In 1993, European stalwart Sam Torrance was unable to go on Sunday, suffering from an infected toe. In response, the Americans had to name their player to sit out, and it came from an unexpected place: Lanny Wadkins, one of the most successful Ryder Cuppers of all time, volunteered for the spot, letting U.S. captain Tom Watson off the hook.
“I was a captain’s pick,” Wadkins said by way of explanation. “The other guys have earned their way onto the team with two years of great play. I have played in eight Ryder Cups now and I don’t know how many matches, and I would hate to deprive somebody of the experience.”
Wadkins’ decision seemed to have an energizing effect for the Americans. Before they went off in Sunday singles, Watson had Wadkins leave the room before addressing the rest of the team.
“Every match today,” he said, “has a little bit of Lanny Wadkins in it.
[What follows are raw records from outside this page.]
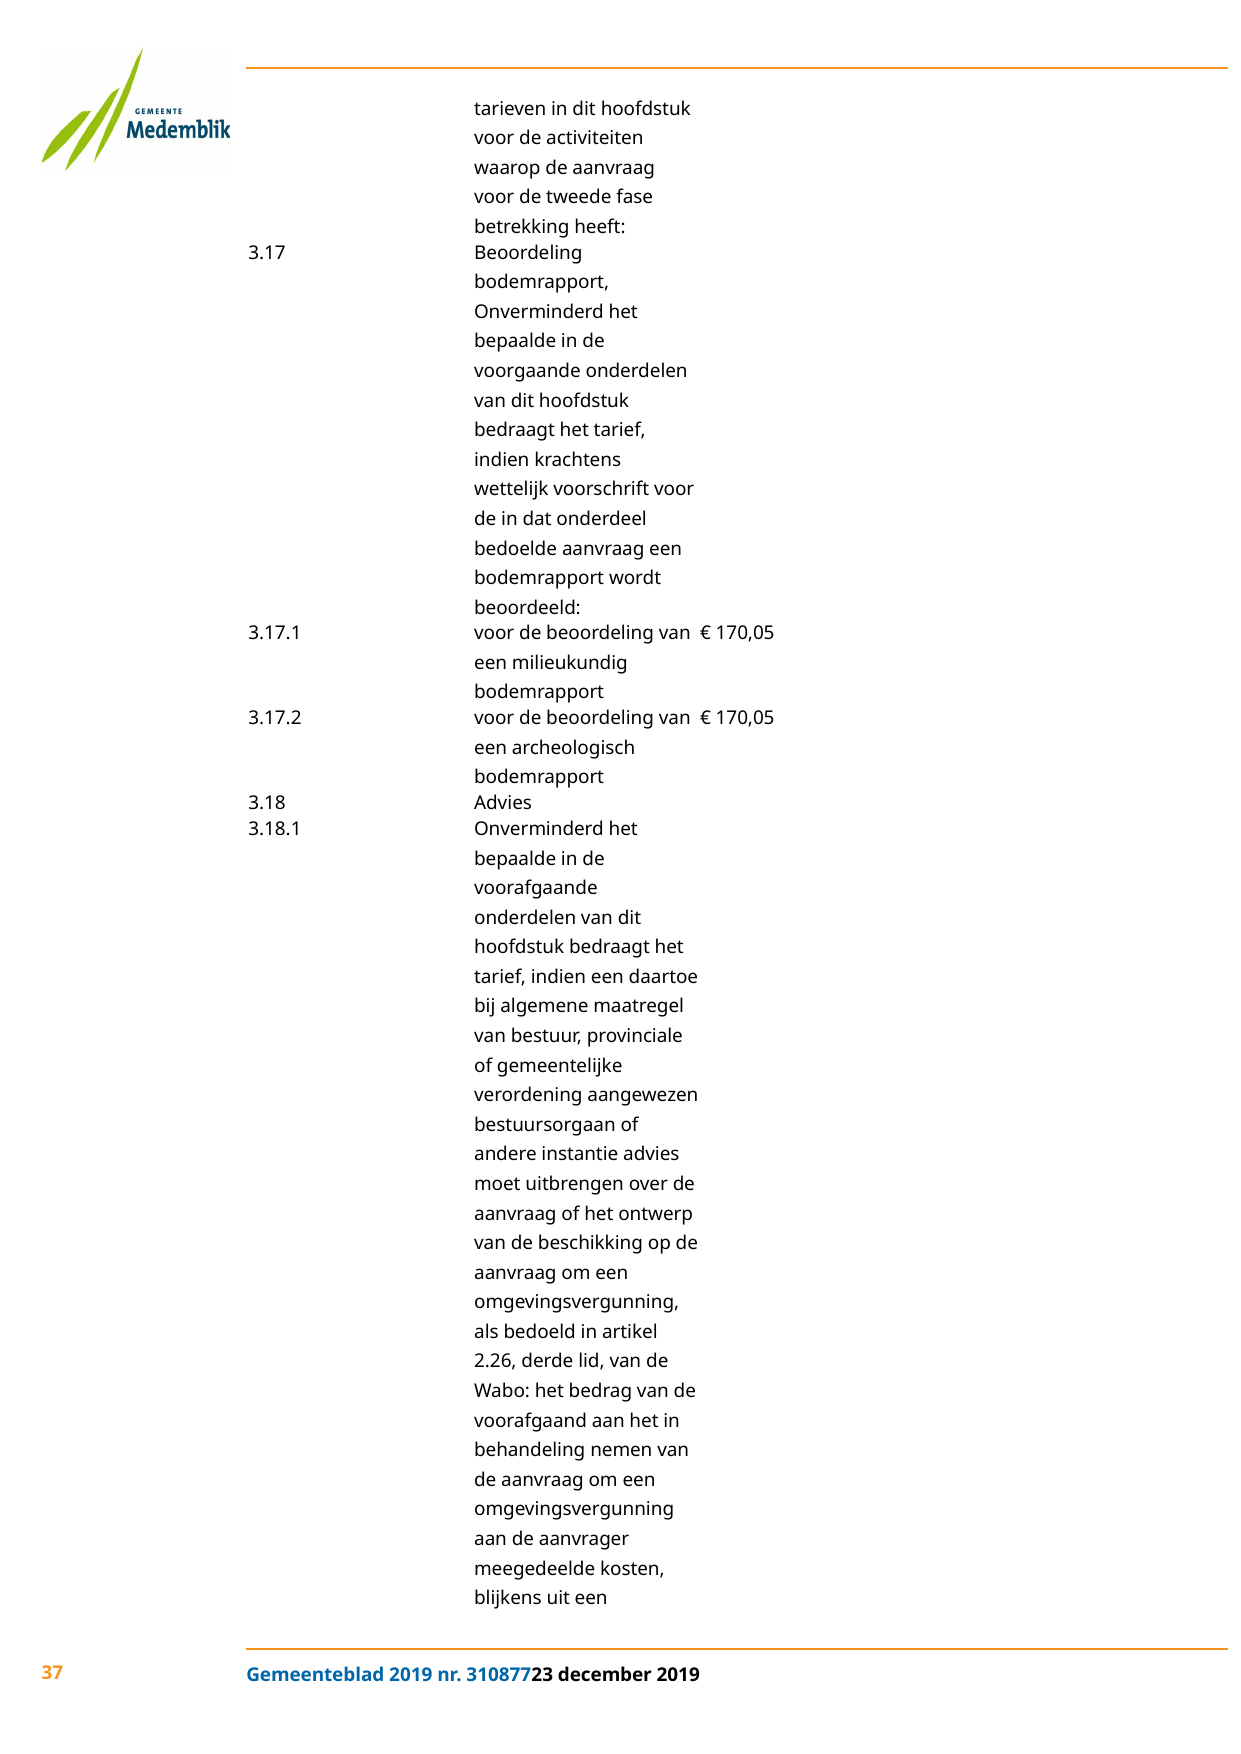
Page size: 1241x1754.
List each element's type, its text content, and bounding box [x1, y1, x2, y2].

table_cell Onverminderd het bepaalde in de voorafgaande onderdelen van dit hoofdstuk bedraagt het tarief, indien een daartoe bij algemene maatregel van bestuur, provinciale of gemeentelijke verordening aangewezen bestuursorgaan of andere instantie advies moet uitbrengen over de aanvraag of het ontwerp van de beschikking op de aanvraag om een omgevingsvergunning, als bedoeld in artikel 2.26, derde lid, van de Wabo: het bedrag van de voorafgaand aan het in behandeling nemen van de aanvraag om een omgevingsvergunning aan de aanvrager meegedeelde kosten, blijkens uit een [474, 815, 700, 1610]
table_cell [926, 95, 1152, 239]
table_cell 3.17 [248, 239, 474, 619]
picture [41, 47, 231, 172]
table_cell [700, 95, 926, 239]
table_cell voor de beoordeling van een milieukundig bodemrapport [474, 620, 700, 704]
table_cell [926, 815, 1152, 1610]
table_cell Beoordeling bodemrapport, Onverminderd het bepaalde in de voorgaande onderdelen van dit hoofdstuk bedraagt het tarief, indien krachtens wettelijk voorschrift voor de in dat onderdeel bedoelde aanvraag een bodemrapport wordt beoordeeld: [474, 239, 700, 619]
table_cell 3.18.1 [248, 815, 474, 1610]
table_cell [926, 789, 1152, 815]
table_cell [926, 705, 1152, 789]
table_cell Advies [474, 789, 700, 815]
table_cell [700, 239, 926, 619]
table_cell € 170,05 [700, 705, 926, 789]
table_cell 3.17.2 [248, 705, 474, 789]
table_cell [700, 789, 926, 815]
table_cell 3.17.1 [248, 620, 474, 704]
table_cell [926, 239, 1152, 619]
table_cell [926, 620, 1152, 704]
table_cell voor de beoordeling van een archeologisch bodemrapport [474, 705, 700, 789]
table_cell [248, 95, 474, 239]
table_cell 3.18 [248, 789, 474, 815]
table_cell tarieven in dit hoofdstuk voor de activiteiten waarop de aanvraag voor de tweede fase betrekking heeft: [474, 95, 700, 239]
table_cell [700, 815, 926, 1610]
table_cell € 170,05 [700, 620, 926, 704]
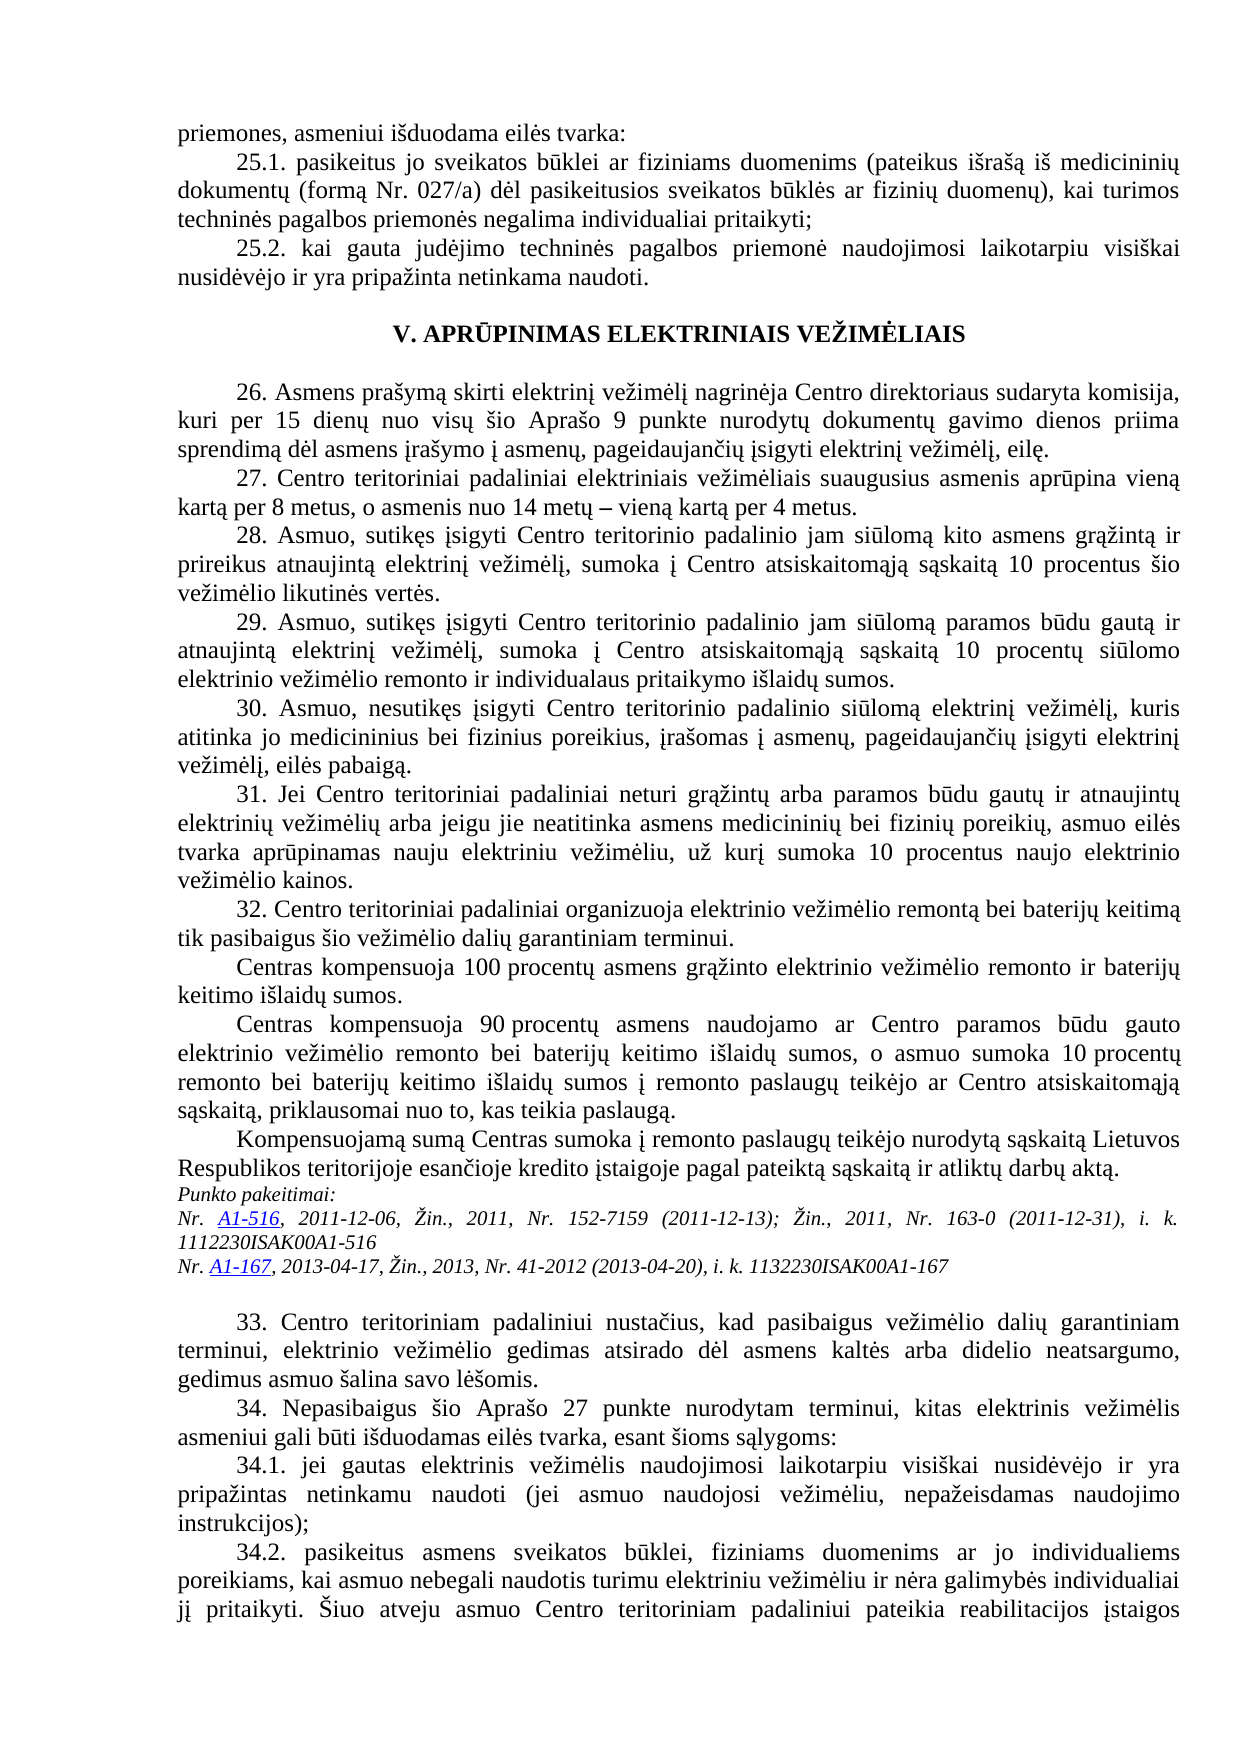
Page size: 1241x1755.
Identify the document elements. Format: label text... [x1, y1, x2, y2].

text 33. Centro teritoriniam padaliniui nustačius, kad pasibaigus vežimėlio dalių garantiniam terminui, elektrinio vežimėlio gedimas atsirado dėl asmens kaltės arba didelio neatsargumo, gedimus asmuo šalina savo lėšomis. [177, 1307, 1181, 1393]
text 25.1. pasikeitus jo sveikatos būklei ar fiziniams duomenims (pateikus išrašą iš medicininių dokumentų (formą Nr. 027/a) dėl pasikeitusios sveikatos būklės ar fizinių duomenų), kai turimos techninės pagalbos priemonės negalima individualiai pritaikyti; [177, 147, 1181, 233]
text 30. Asmuo, nesutikęs įsigyti Centro teritorinio padalinio siūlomą elektrinį vežimėlį, kuris atitinka jo medicininius bei fizinius poreikius, įrašomas į asmenų, pageidaujančių įsigyti elektrinį vežimėlį, eilės pabaigą. [177, 693, 1181, 779]
text Nr. A1-516, 2011-12-06, Žin., 2011, Nr. 152-7159 (2011-12-13); Žin., 2011, Nr. 163-0 (2011-12-31), i. k. 1112230ISAK00A1-516 [177, 1206, 1181, 1254]
text V. APRŪPINIMAS ELEKTRINIAIS VEŽIMĖLIAIS [177, 319, 1181, 348]
text Nr. A1-167, 2013-04-17, Žin., 2013, Nr. 41-2012 (2013-04-20), i. k. 1132230ISAK00A1-167 [177, 1254, 1181, 1278]
text 34. Nepasibaigus šio Aprašo 27 punkte nurodytam terminui, kitas elektrinis vežimėlis asmeniui gali būti išduodamas eilės tvarka, esant šioms sąlygoms: [177, 1393, 1181, 1451]
text priemones, asmeniui išduodama eilės tvarka: [177, 118, 1181, 147]
text Centras kompensuoja 90 procentų asmens naudojamo ar Centro paramos būdu gauto elektrinio vežimėlio remonto bei baterijų keitimo išlaidų sumos, o asmuo sumoka 10 procentų remonto bei baterijų keitimo išlaidų sumos į remonto paslaugų teikėjo ar Centro atsiskaitomąją sąskaitą, priklausomai nuo to, kas teikia paslaugą. [177, 1009, 1181, 1124]
text 34.1. jei gautas elektrinis vežimėlis naudojimosi laikotarpiu visiškai nusidėvėjo ir yra pripažintas netinkamu naudoti (jei asmuo naudojosi vežimėliu, nepažeisdamas naudojimo instrukcijos); [177, 1451, 1181, 1537]
text Punkto pakeitimai: [177, 1182, 1181, 1206]
text 28. Asmuo, sutikęs įsigyti Centro teritorinio padalinio jam siūlomą kito asmens grąžintą ir prireikus atnaujintą elektrinį vežimėlį, sumoka į Centro atsiskaitomąją sąskaitą 10 procentus šio vežimėlio likutinės vertės. [177, 521, 1181, 607]
text 25.2. kai gauta judėjimo techninės pagalbos priemonė naudojimosi laikotarpiu visiškai nusidėvėjo ir yra pripažinta netinkama naudoti. [177, 233, 1181, 291]
text Kompensuojamą sumą Centras sumoka į remonto paslaugų teikėjo nurodytą sąskaitą Lietuvos Respublikos teritorijoje esančioje kredito įstaigoje pagal pateiktą sąskaitą ir atliktų darbų aktą. [177, 1124, 1181, 1182]
text 26. Asmens prašymą skirti elektrinį vežimėlį nagrinėja Centro direktoriaus sudaryta komisija, kuri per 15 dienų nuo visų šio Aprašo 9 punkte nurodytų dokumentų gavimo dienos priima sprendimą dėl asmens įrašymo į asmenų, pageidaujančių įsigyti elektrinį vežimėlį, eilę. [177, 377, 1181, 463]
text 29. Asmuo, sutikęs įsigyti Centro teritorinio padalinio jam siūlomą paramos būdu gautą ir atnaujintą elektrinį vežimėlį, sumoka į Centro atsiskaitomąją sąskaitą 10 procentų siūlomo elektrinio vežimėlio remonto ir individualaus pritaikymo išlaidų sumos. [177, 607, 1181, 693]
text 32. Centro teritoriniai padaliniai organizuoja elektrinio vežimėlio remontą bei baterijų keitimą tik pasibaigus šio vežimėlio dalių garantiniam terminui. [177, 894, 1181, 952]
text Centras kompensuoja 100 procentų asmens grąžinto elektrinio vežimėlio remonto ir baterijų keitimo išlaidų sumos. [177, 952, 1181, 1009]
text 27. Centro teritoriniai padaliniai elektriniais vežimėliais suaugusius asmenis aprūpina vieną kartą per 8 metus, o asmenis nuo 14 metų – vieną kartą per 4 metus. [177, 463, 1181, 521]
text 31. Jei Centro teritoriniai padaliniai neturi grąžintų arba paramos būdu gautų ir atnaujintų elektrinių vežimėlių arba jeigu jie neatitinka asmens medicininių bei fizinių poreikių, asmuo eilės tvarka aprūpinamas nauju elektriniu vežimėliu, už kurį sumoka 10 procentus naujo elektrinio vežimėlio kainos. [177, 779, 1181, 894]
text 34.2. pasikeitus asmens sveikatos būklei, fiziniams duomenims ar jo individualiems poreikiams, kai asmuo nebegali naudotis turimu elektriniu vežimėliu ir nėra galimybės individualiai jį pritaikyti. Šiuo atveju asmuo Centro teritoriniam padaliniui pateikia reabilitacijos įstaigos [177, 1537, 1181, 1623]
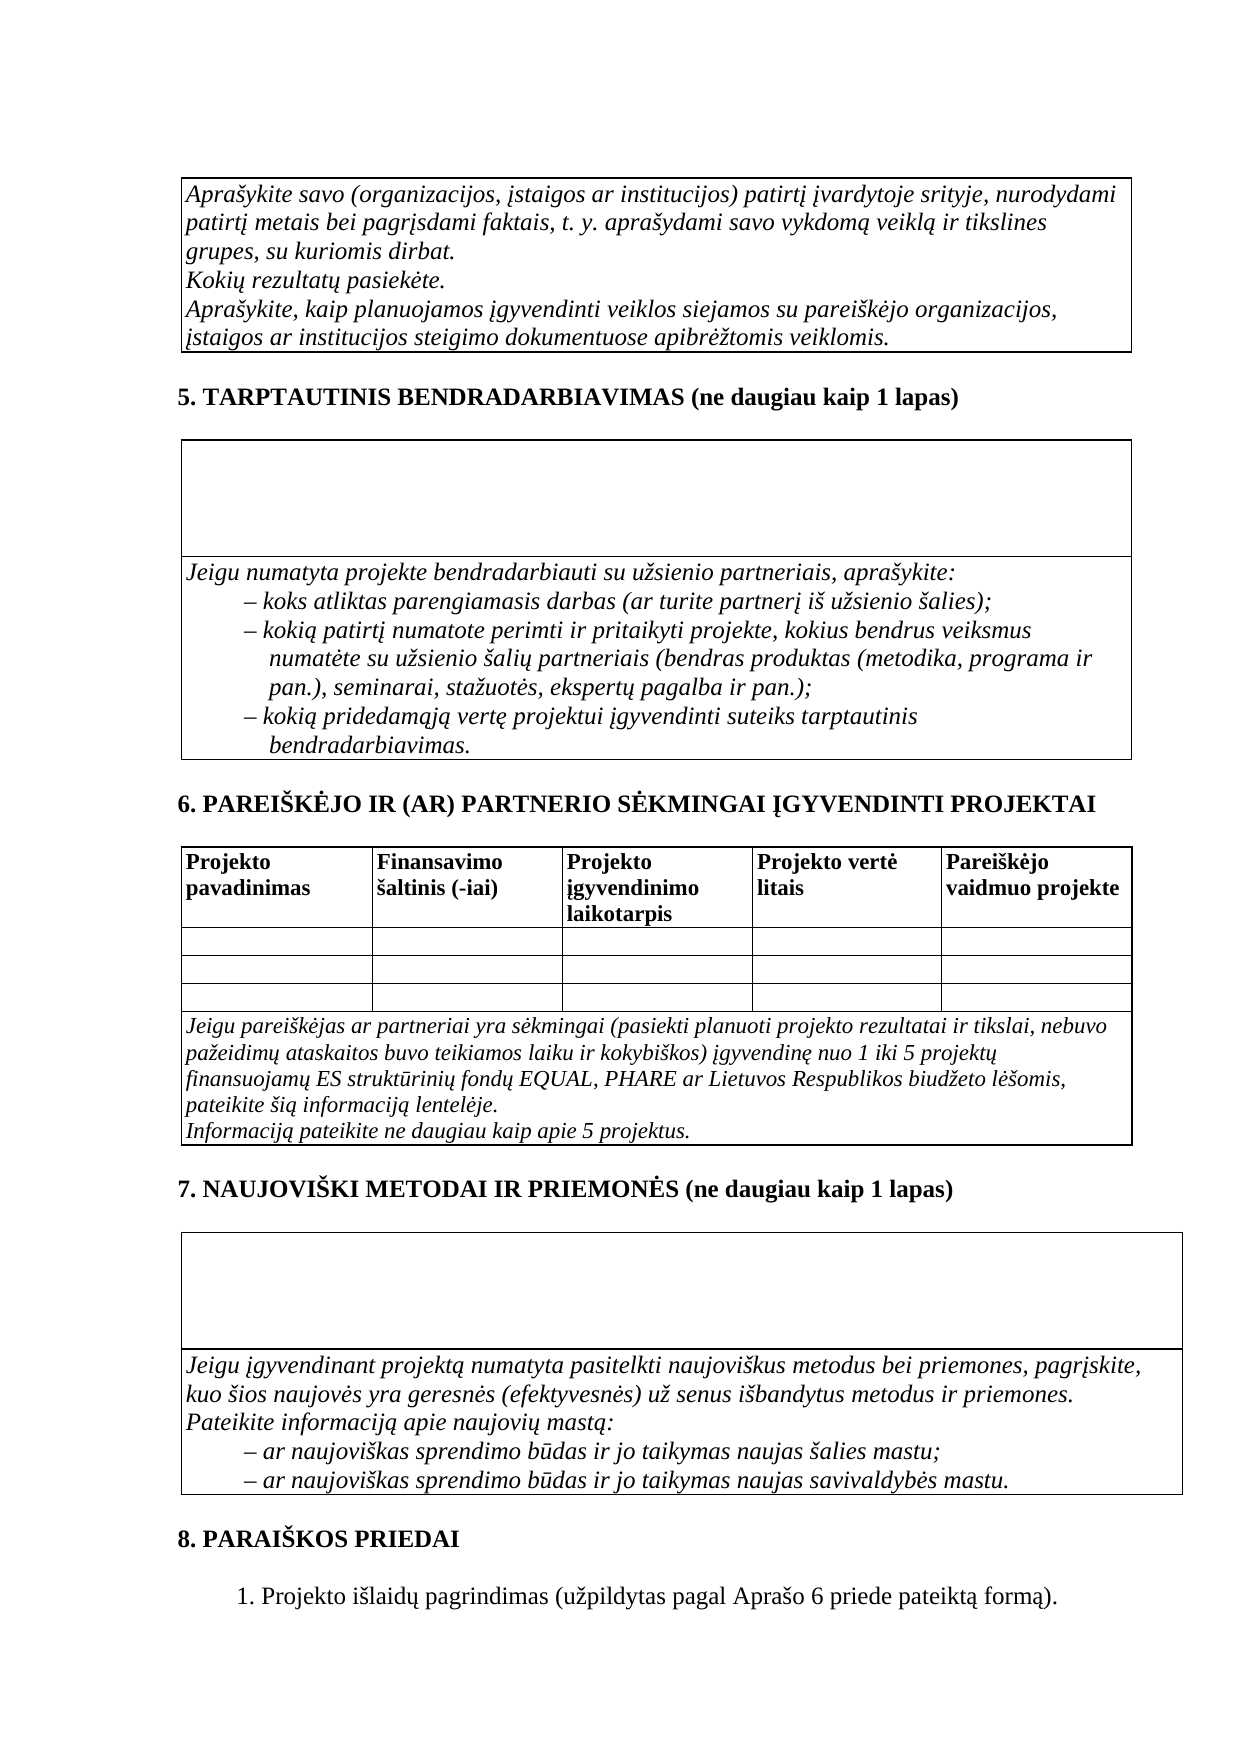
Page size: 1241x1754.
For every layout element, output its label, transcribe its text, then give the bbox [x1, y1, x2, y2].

table_cell [368, 984, 372, 1011]
table_cell [748, 956, 752, 983]
text 1. Projekto išlaidų pagrindimas (užpildytas pagal Aprašo 6 priede pateiktą formą). [177, 1581, 1181, 1610]
table_cell [748, 984, 752, 1011]
table_cell [182, 928, 186, 955]
text 5. TARPTAUTINIS BENDRADARBIAVIMAS (ne daugiau kaip 1 lapas) [177, 382, 1181, 410]
table_cell [373, 928, 377, 955]
table_cell [368, 956, 372, 983]
table_header [1178, 1233, 1182, 1348]
table_cell [937, 956, 941, 983]
table_cell [937, 984, 941, 1011]
table_header [182, 1233, 186, 1348]
table_cell [182, 956, 186, 983]
table_cell [563, 928, 567, 955]
table_cell [563, 956, 567, 983]
table_header Finansavimo šaltinis (-iai) [373, 848, 562, 927]
table_cell [182, 984, 186, 1011]
table_cell [563, 984, 567, 1011]
text 6. PAREIŠKĖJO IR (AR) PARTNERIO SĖKMINGAI ĮGYVENDINTI PROJEKTAI [177, 789, 1181, 817]
table_cell [753, 984, 757, 1011]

If your match is getting a little too tough for you, think about Lanny Wadkins and what he did for you.”
After Davis Love III holed a putt on 18 to seal his win over Constantino Rocca, Wadkins was the man he sought out first; “that putt was for you,” he said.
That’s the last time the U.S. won an away Ryder Cup.
This one’s worth watching: Fred Couples recounting the envelope prank he played on Tiger Woods and the rest of the U.S. team. This wasn’t the Ryder Cup; Couples captained the winning team at the 2009 Presidents Cup. But it’s the same idea …
“At the beginning of the week,” Couples said, “in case of injury, you put a name in an envelope. I’m the only guy in the room with [opposing captain Greg] Norman. He puts a name in, I put a name in and we give them to the head official Steve Carman. So anyway, as the story goes, we go on and we go on and we win Sunday night.
“Steve Carman comes in and he has to give the envelope back to the captain. We’re in the room hootin’ and hollerin’. He pulls me aside and I know what he’s gonna say: ‘Here’s you’re envelope.’ I said, ‘Why don’t you open it up in front of everyone and read the name in there?’
“So he tears it open and he reads it and it’s Tiger Woods. The whole room went silent. They thought I was such a clown that I put Tiger Woods in there as the guy who wouldn’t play on Sunday in case of an injury.
“So I didn’t tell the story for two full years,” Couples continued. “So we somehow unhooked the envelope and I took the name out of the there. It was someone who was a [captain’s] pick, and I put Tiger’s name in there. He texted me for weeks: ‘Dude, you’ve got the biggest balls of anyone I’ve ever seen.’
“I went, ‘You know what? Why not put your name in. I thought I’d stir things up.’ So that went for years. I finally told the story. I took a lot of heck for it, but for two years I had everyone thinking I put Tiger Woods’ name in the envelope.”
Here’s hoping, for the players and captains’ sakes, that everybody stays healthy.
But we’d learn something interesting if they don’t.